Reputation: 4860
I create a Pandas DataFrame:
df = pd.DataFrame( {'some_number' : [1,2,3,4,5,6]})
Then I want to add a column called is_even:
df.assign(
is_even = lambda x : 'YES' if x.some_number % 2 == 0 else 'NO'
)
I get an error:
ValueError: The truth value of a Series is ambiguous. Use a.empty, a.bool(), a.item(), a.any() or a.all().
I understand the error is telling me that x.some_number
after the if statement is a series. Which is confusing to me, because if I do this:
df.assign(
is_even = lambda x : 'YES' if 1==2 else x.some_number
)
It works and generates this output:
which indicates that x.some_number is in-fact not a series, but a scalar value.
I know there are other ways to accomplish what I'm trying to accomplish. But I'm interested in the behavior.
Why, when x.some_number is after the if
clause is it seen as a Series, but when it's used in the else
clause it's seen as a value?
INSTALLED VERSIONS
------------------
python : 3.8.0.final.0
python-bits : 32
OS : Windows
OS-release : 10
machine : AMD64
processor : Intel64 Family 6 Model 158 Stepping 10, GenuineIntel
byteorder : little
LOCALE : English_United States.1252
pandas : 0.25.3
numpy : 1.17.4
IPython : 7.10.0
matplotlib : 3.1.2
Upvotes: 1
Views: 292
Reputation: 6642
The problem is only the if-statement, where you are comparing a series with a scalar value in your first example. This will never work. The second example works because you have a single scalar if-statement (which is of course ok) and you return a Series. Returning a Series (or a scalar) is exactly what the function passed to assign
needs to do.
Now, what you actually want to do, is a row-wise comparison. Use apply
for that
df['is_even'] = df.some_number.apply(lambda x: 'YES' if x % 2 == 0 else 'NO' )
Here, x is a scalar and the if-statement works as expected. Alternatively, you could combine assign and a lambda function
df.assign(
is_even = lambda x : x.some_number.apply(lambda x: 'YES' if x % 2 == 0 else 'NO')
)
Notice the difference again to your first example: The outer lambda makes sure that the inner lambda only has to the deal with scalars in if x % 2 == 0
. The outer lambda returns a Series, just like in your second example.
Upvotes: 1
Reputation: 1845
Your proof doesn't pan out. Pandas Dataframe.assign
seems to be able to handle a series or a scalar and apply it to the dataframe.
In [7]: df.assign(is_even=lambda x: x.some_number[0] )
Out[7]:
some_number is_even
0 1 1
1 2 1
2 3 1
3 4 1
4 5 1
5 6 1
If you read the docs carefully, you'll see the parameter accepts a callback or a series and applies it type dependent.
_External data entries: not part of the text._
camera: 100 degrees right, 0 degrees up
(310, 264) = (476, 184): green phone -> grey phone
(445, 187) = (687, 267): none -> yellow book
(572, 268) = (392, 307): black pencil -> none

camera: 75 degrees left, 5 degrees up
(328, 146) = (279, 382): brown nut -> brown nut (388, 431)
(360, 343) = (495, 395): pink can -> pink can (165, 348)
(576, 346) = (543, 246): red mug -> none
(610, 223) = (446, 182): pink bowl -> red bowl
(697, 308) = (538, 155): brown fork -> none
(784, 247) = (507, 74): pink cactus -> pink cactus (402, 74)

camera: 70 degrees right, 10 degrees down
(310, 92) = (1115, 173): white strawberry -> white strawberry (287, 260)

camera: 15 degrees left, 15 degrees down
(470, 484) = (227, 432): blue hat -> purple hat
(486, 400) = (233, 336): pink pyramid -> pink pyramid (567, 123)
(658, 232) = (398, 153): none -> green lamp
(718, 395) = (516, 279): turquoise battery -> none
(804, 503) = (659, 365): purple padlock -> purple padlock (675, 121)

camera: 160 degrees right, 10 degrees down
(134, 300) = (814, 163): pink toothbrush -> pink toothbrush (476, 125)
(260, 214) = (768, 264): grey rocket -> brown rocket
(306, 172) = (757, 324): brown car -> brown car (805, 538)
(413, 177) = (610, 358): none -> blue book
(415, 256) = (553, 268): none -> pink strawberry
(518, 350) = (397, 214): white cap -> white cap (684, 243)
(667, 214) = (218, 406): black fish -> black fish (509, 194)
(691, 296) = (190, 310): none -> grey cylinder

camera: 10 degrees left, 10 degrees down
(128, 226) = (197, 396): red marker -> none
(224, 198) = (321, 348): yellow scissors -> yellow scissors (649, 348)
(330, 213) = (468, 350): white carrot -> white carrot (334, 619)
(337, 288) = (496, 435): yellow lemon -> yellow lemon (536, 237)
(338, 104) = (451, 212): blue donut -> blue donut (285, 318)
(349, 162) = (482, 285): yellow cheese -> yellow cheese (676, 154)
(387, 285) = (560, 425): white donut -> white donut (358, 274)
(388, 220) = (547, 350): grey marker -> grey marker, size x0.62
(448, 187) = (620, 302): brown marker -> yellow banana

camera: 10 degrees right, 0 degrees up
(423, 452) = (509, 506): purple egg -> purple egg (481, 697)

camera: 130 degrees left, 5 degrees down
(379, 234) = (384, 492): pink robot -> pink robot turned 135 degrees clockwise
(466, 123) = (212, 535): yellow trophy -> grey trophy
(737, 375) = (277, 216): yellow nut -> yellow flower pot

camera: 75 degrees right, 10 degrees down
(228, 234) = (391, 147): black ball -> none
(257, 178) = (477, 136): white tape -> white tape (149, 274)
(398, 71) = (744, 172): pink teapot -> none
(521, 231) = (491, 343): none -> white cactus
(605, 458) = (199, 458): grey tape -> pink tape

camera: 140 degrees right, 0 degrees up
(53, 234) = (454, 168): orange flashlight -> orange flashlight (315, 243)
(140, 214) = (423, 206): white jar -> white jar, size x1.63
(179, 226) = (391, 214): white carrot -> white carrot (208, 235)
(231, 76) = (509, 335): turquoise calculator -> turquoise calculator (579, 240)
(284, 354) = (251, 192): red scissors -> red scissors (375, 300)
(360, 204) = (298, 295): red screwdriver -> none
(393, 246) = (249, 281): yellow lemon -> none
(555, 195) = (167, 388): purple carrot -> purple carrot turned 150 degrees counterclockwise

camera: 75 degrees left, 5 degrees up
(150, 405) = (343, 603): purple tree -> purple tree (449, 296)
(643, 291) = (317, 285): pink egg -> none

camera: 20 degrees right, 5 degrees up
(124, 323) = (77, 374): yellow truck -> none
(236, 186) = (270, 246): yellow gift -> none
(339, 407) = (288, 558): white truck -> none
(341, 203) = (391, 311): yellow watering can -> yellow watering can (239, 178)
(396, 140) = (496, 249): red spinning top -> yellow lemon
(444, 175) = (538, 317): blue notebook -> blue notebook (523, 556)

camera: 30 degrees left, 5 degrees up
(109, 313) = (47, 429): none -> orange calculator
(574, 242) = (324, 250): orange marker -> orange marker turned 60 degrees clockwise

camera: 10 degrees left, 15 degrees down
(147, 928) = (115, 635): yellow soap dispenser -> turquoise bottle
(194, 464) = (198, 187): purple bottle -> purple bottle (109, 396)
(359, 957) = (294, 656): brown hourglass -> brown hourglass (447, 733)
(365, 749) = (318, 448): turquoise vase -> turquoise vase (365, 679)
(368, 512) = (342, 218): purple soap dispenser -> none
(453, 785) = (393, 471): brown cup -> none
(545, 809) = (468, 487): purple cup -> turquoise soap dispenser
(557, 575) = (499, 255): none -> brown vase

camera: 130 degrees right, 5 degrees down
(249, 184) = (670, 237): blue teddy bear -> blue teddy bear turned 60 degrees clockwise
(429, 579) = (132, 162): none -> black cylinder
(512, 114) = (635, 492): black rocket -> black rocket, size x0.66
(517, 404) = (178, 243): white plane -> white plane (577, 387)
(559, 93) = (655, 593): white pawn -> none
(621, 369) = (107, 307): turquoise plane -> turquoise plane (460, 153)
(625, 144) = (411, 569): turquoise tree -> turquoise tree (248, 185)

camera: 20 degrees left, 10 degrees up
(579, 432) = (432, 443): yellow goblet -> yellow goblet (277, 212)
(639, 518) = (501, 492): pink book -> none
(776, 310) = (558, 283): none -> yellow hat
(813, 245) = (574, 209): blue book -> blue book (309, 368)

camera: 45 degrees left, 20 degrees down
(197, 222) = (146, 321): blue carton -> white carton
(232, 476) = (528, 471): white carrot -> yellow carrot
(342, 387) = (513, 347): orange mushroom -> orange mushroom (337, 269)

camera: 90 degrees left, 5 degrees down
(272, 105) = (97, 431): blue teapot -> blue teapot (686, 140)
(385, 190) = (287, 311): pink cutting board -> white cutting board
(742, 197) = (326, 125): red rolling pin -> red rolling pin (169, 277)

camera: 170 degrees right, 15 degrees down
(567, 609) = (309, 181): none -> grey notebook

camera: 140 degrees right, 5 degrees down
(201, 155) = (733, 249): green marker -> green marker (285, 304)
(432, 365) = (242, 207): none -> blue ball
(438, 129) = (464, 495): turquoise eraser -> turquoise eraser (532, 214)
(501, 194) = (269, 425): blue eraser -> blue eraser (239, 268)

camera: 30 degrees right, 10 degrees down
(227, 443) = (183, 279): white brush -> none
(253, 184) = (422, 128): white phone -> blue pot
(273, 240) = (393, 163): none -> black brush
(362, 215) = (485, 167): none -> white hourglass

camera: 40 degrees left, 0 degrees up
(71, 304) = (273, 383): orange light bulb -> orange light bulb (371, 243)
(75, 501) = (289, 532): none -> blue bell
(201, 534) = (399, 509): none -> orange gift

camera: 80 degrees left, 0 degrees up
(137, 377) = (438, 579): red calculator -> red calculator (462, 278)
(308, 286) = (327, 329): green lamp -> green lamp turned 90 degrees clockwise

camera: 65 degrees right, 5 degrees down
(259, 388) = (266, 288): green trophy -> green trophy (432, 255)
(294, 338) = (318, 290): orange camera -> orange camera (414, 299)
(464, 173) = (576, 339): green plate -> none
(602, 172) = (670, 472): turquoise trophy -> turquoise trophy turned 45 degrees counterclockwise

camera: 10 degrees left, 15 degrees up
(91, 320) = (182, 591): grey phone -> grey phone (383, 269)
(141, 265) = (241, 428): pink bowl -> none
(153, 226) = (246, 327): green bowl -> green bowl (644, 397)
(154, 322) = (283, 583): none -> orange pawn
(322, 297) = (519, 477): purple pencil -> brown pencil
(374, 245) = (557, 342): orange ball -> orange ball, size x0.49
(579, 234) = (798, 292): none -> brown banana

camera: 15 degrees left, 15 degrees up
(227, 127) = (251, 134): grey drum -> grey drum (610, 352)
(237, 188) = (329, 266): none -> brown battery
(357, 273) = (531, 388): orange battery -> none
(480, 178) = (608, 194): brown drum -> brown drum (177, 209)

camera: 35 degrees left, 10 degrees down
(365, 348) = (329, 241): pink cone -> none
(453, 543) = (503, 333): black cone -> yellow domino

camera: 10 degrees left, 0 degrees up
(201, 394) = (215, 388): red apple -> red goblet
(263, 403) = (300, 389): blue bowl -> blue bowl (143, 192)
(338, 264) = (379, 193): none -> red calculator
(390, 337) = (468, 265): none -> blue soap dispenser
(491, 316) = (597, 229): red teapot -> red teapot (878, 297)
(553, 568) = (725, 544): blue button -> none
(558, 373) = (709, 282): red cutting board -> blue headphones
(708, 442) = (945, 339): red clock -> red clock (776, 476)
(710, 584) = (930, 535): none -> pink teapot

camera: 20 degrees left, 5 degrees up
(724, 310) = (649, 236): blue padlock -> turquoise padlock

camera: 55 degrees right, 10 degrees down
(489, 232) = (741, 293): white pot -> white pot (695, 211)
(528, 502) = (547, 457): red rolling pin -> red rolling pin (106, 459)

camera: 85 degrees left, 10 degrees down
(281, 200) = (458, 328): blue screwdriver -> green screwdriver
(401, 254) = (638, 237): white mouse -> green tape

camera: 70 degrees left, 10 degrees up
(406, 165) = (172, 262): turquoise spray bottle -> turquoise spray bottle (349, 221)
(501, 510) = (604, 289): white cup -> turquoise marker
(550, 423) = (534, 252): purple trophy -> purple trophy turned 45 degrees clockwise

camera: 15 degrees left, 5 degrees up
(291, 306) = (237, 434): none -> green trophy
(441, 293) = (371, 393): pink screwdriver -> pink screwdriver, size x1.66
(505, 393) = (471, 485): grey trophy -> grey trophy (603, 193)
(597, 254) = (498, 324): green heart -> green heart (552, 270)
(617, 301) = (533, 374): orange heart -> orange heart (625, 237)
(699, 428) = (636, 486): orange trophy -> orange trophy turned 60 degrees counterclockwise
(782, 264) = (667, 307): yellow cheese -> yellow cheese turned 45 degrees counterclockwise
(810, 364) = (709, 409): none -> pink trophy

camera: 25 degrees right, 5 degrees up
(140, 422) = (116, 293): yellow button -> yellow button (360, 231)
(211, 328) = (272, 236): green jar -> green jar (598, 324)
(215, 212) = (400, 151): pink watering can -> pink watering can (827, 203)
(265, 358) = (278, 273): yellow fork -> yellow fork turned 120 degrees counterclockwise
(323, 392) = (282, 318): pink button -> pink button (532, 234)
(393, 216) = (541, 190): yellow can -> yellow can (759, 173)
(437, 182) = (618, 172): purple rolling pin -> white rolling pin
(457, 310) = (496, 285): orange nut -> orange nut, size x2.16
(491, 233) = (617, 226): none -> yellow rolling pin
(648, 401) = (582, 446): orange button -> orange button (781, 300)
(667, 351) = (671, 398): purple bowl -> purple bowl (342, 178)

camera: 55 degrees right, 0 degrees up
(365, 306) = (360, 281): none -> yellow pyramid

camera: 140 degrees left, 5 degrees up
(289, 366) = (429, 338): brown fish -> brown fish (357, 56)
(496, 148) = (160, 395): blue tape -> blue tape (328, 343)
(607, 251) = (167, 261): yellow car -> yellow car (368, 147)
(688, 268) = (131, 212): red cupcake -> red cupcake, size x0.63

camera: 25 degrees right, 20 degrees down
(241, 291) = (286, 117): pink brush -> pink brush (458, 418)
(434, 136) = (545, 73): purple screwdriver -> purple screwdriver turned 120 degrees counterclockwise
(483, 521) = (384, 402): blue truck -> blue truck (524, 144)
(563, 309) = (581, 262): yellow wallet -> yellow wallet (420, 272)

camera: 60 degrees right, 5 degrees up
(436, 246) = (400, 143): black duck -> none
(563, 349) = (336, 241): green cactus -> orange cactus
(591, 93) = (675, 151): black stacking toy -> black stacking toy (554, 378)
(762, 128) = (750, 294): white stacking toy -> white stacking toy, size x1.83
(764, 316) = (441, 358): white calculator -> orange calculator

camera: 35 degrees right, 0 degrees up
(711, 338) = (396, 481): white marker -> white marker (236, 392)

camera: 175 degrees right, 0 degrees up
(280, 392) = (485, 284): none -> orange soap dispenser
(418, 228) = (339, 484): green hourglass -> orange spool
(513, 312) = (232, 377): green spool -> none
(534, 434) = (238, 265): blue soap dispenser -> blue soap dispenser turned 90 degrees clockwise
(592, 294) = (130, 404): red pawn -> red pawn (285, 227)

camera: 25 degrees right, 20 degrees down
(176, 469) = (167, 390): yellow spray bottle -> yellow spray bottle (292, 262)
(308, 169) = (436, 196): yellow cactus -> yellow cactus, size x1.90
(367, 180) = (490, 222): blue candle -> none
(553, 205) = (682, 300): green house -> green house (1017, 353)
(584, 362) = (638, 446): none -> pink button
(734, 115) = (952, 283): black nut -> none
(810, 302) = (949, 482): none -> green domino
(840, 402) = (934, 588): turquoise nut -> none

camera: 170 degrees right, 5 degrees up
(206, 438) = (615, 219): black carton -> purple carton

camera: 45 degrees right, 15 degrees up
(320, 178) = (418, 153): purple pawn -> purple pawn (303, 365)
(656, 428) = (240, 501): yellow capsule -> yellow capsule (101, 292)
The column names are keywords. If the values are callable, they are computed on the DataFrame and assigned to the new columns. The callable must not change input DataFrame (though pandas doesn’t check it). If the values are not callable, (e.g. a Series, scalar, or array), they are simply assigned.
Also, if you dig into the source a bit:
# >= 3.6 preserve order of kwargs
if PY36:
for k, v in kwargs.items():
data[k] = com.apply_if_callable(v, data)
You can see if it's a callable, it passes the entire dataframe in to your callable.
Upvotes: 0